テロ対策の名前を借りて、一般市民に対する権力の乱用に繋がりかねない共謀罪を創設しようとするのは、不誠実極まりない態度ではありませんか!?


 何度読み返しても、「不誠実」が何を指すのか、全くわからない。「誠実」とは「偽りがなく、まじめなこと。真心が感じられるさま」のことを言うが、誠実さでテロを防止できるのなら、それは「平和を愛する諸国民の公正と真偽に信頼」したり、また、平和憲法と声高に叫んでいれば戦争に巻き込まれないとする、もう宗教化された憲法の哲学と同じだ。これは、精神的には、干ばつに喘ぐ農民が「雨乞い」をするのと同じ構造で、具体的かつ現実的な解決方法とはかけ離れた考え方である。

 まぁ国語の問題はさておき、テロを抑止、あるいは防止するために、具体的に必要なのは、警察官を増やして見回りを強化することではない。テロは無差別攻撃であり、起きた時の被害は計り知れない。起きた時に責めを負うのは政府であり、国会である。大串ら民進党のすべきことは、彼らがいう「権力の乱用」をどう抑止するかを法案に盛り込むことであって、その法案を否定することではないはずだ。提案型を標榜する民進党は、ここでも提案を渋るのか。

 安倍総理は、大串の質問に対し、こう回答している。

テロを含む組織犯罪を未然に防止し、これと戦うための国際協力を可能にする(国際組織犯罪防止)条約を締結することは、必要不可欠であります。条約の国内担保法を整備し、本条約を締結することができなければ、東京オリンピック・パラリンピックをできないと言っても過言ではありません。


共謀罪


 国際組織犯罪防止条約は、Wikipediaによれば、署名国は147、締約国は187である。日本も署名国のひとつではあるが、批准がまだなのだ。日本は国連全体から見ればマイナーな存在であり、当然ながら、批准国からの信頼も得られることはない。

 やれ訪日外国人を増やせと合唱し、訪日外国人は増加の一途を辿る。もちろん、日本が好きな善良な訪日外国人が圧倒的に多いと思うものの、不逞な者が紛れ込む隙は比例して増えていく。不法滞在者も含め、日本人の感覚ではコントロールできない層は、減ることはないのだ。

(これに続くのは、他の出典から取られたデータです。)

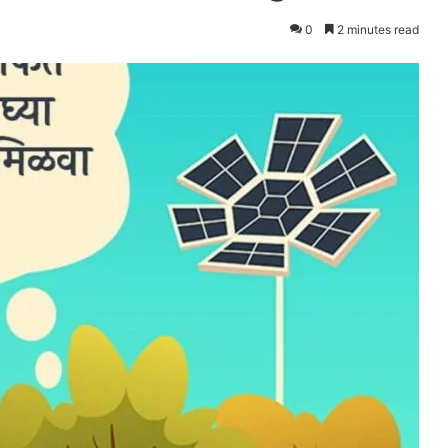
0
2 minutes read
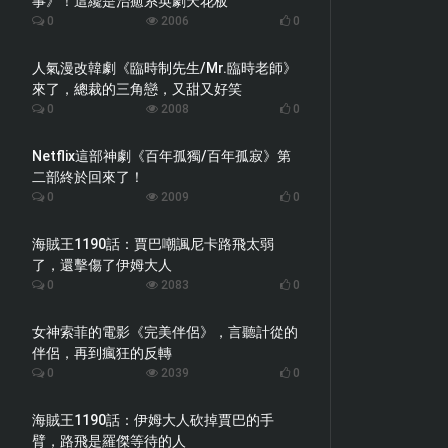
事》！這纔是治癒系英劇天花板
0
2006
0
人氣漫改韓劇《臨時制先生/Mr.臨時老師》
來了，總裁的三角戀，又甜又好笑
0
2008
0
Netflix這部神劇《百年孤獨/百年孤寂》第
二部終於回來了！
0
2009
0
海賊王1190話：賈巴嘲諷尼卡路飛太弱
了，還擊傷了伊姆大人
0
2083
0
女神索菲的電影《完美伴侶》，言聽計從的
伴侶，再到瘋狂的反轉
0
2039
0
海賊王1190話：伊姆大人砍掉賈巴的手
臂，路飛是羅傑等待的人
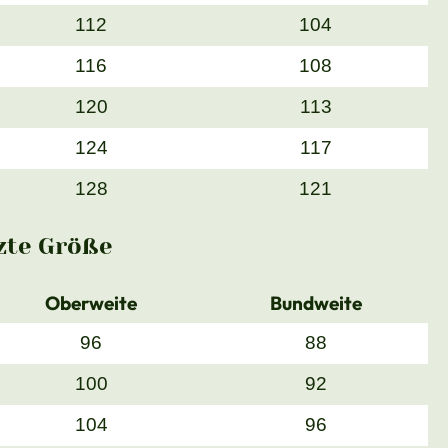
112
104
116
108
120
113
124
117
128
121
zte Größe
Oberweite
Bundweite
96
88
100
92
104
96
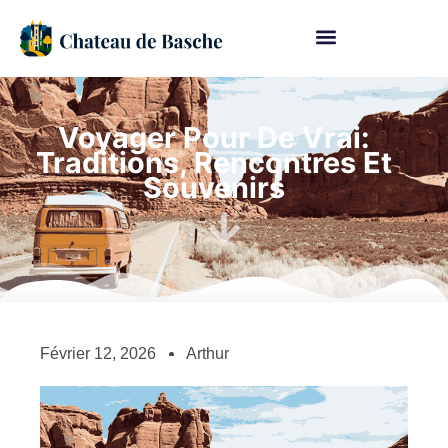
Voyager Pour De Vrai:
Traditions, Rencontres Et
Souvenirs
Février 12, 2026
Arthur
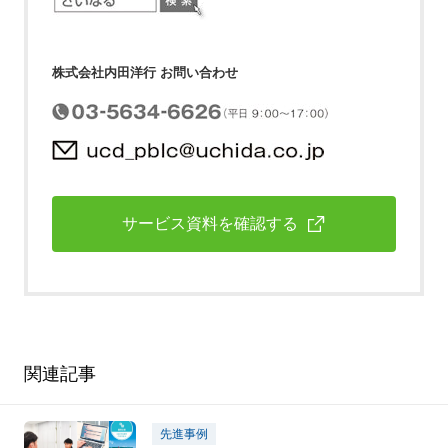
株式会社内田洋行 お問い合わせ
サービス資料を確認する
関連記事
先進事例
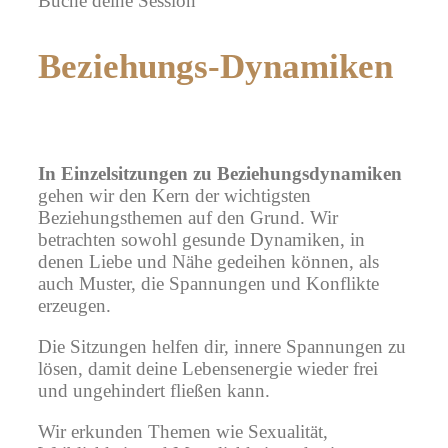
Buche deine Session
Beziehungs-Dynamiken
In Einzelsitzungen zu Beziehungsdynamiken
gehen wir den Kern der wichtigsten
Beziehungsthemen auf den Grund. Wir
betrachten sowohl gesunde Dynamiken, in
denen Liebe und Nähe gedeihen können, als
auch Muster, die Spannungen und Konflikte
erzeugen.
Die Sitzungen helfen dir, innere Spannungen zu
lösen, damit deine Lebensenergie wieder frei
und ungehindert fließen kann.
Wir erkunden Themen wie Sexualität,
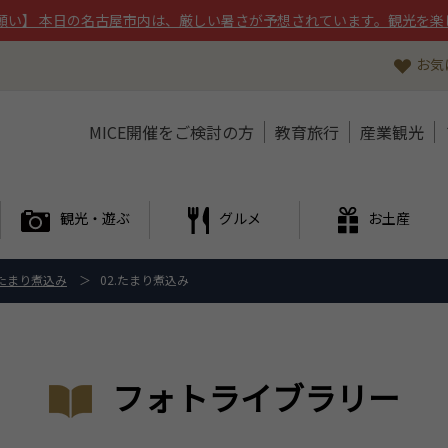
願い】 本日の名古屋市内は、厳しい暑さが予想されています。観光を楽
お気
MICE開催をご検討の方
教育旅行
産業観光
観光・遊ぶ
グルメ
お土産
たまり煮込み
02.たまり煮込み
フォトライブラリー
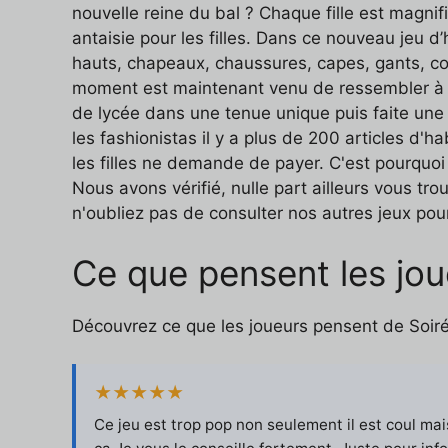
nouvelle reine du bal ? Chaque fille est magnif
antaisie pour les filles. Dans ce nouveau jeu d’
hauts, chapeaux, chaussures, capes, gants, coll
moment est maintenant venu de ressembler à d
de lycée dans une tenue unique puis faite une p
les fashionistas il y a plus de 200 articles d'
les filles ne demande de payer. C'est pourquoi
Nous avons vérifié, nulle part ailleurs vous 
n'oubliez pas de consulter nos autres jeux pour 
Ce que pensent les joue
Découvrez ce que les joueurs pensent de Soirée 
★★★★★
Ce jeu est trop pop non seulement il est coul ma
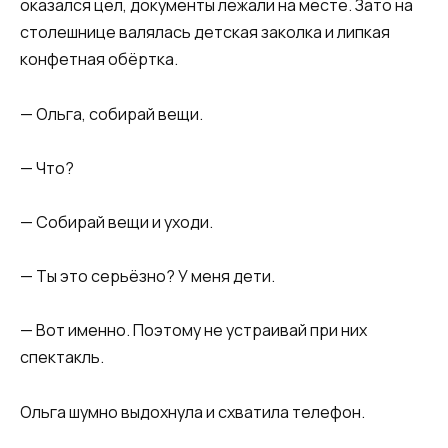
оказался цел, документы лежали на месте. Зато на
столешнице валялась детская заколка и липкая
конфетная обёртка.
— Ольга, собирай вещи.
— Что?
— Собирай вещи и уходи.
— Ты это серьёзно? У меня дети.
— Вот именно. Поэтому не устраивай при них
спектакль.
Ольга шумно выдохнула и схватила телефон.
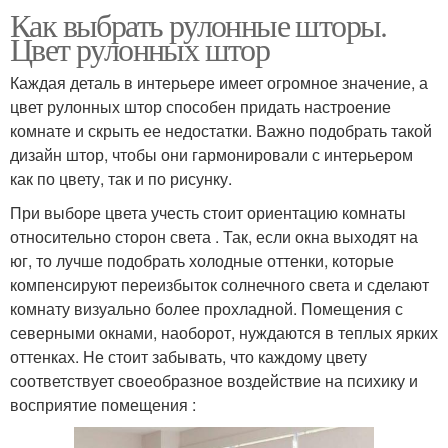
Как выбрать рулонные шторы.
Цвет рулонных штор
Каждая деталь в интерьере имеет огромное значение, а
цвет рулонных штор способен придать настроение
комнате и скрыть ее недостатки. Важно подобрать такой
дизайн штор, чтобы они гармонировали с интерьером
как по цвету, так и по рисунку.
При выборе цвета учесть стоит ориентацию комнаты
относительно сторон света . Так, если окна выходят на
юг, то лучше подобрать холодные оттенки, которые
компенсируют переизбыток солнечного света и сделают
комнату визуально более прохладной. Помещения с
северными окнами, наоборот, нуждаются в теплых ярких
оттенках. Не стоит забывать, что каждому цвету
соответствует своеобразное воздействие на психику и
восприятие помещения :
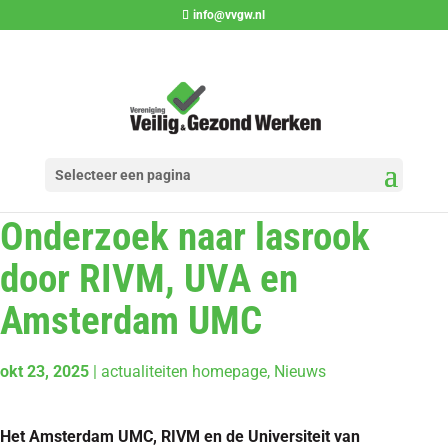
info@vvgw.nl
Selecteer een pagina
Onderzoek naar lasrook
door RIVM, UVA en
Amsterdam UMC
okt 23, 2025
|
actualiteiten homepage
,
Nieuws
Het Amsterdam UMC, RIVM en de Universiteit van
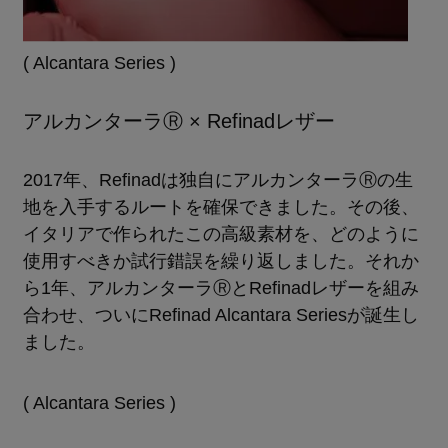
( Alcantara Series )
アルカンターラⓇ × Refinadレザー
2017年、Refinadは独自にアルカンターラⓇの生
地を入手するルートを確保できました。その後、
イタリアで作られたこの高級素材を、どのように
使用すべきか試行錯誤を繰り返しました。それか
ら1年、アルカンターラⓇとRefinadレザーを組み
合わせ、ついにRefinad Alcantara Seriesが誕生し
ました。
( Alcantara Series )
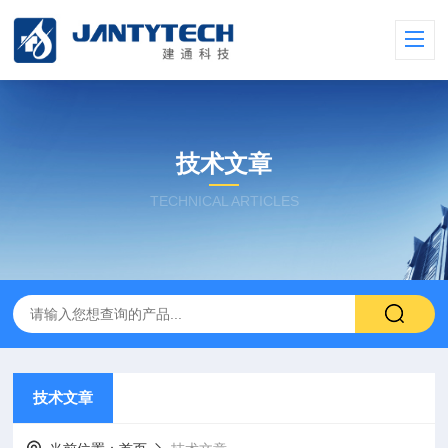
技术文章
TECHNICAL ARTICLES
技术文章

このような状況が進行する中で、何らかの対策が必要になるのは当然のことで、共謀罪は、今まで3回も国会に提出されているというが、法案として成立していないことは、立法府の怠慢とさえいえる。

 共謀罪に関しては、反対派は、国民の自由や権利を制限するなどと拒否反応を示している。護憲派には、自民党改憲草案がすこぶる評判が悪いが、その第一の理由が、国家権力が国民の自由と権利を縛るという主張だった。大串の「権力の乱用」とは、その反対派の代弁であるが、私個人的には、凶悪なテロを防ぐためには、国民の自由がある程度制限されてもやむを得ないと考える。立法府の役目は、その制限をどの程度まで許容するかを決めることであり、頭ごなしに反対を叫ぶことは、逆にテロを誘発する種を蒔くことにも繋がる。

 共謀罪は必要不可欠である。今国会では、この法案を政争の具にするのではなく、中身についての濃密な議論を展開してもらいたい。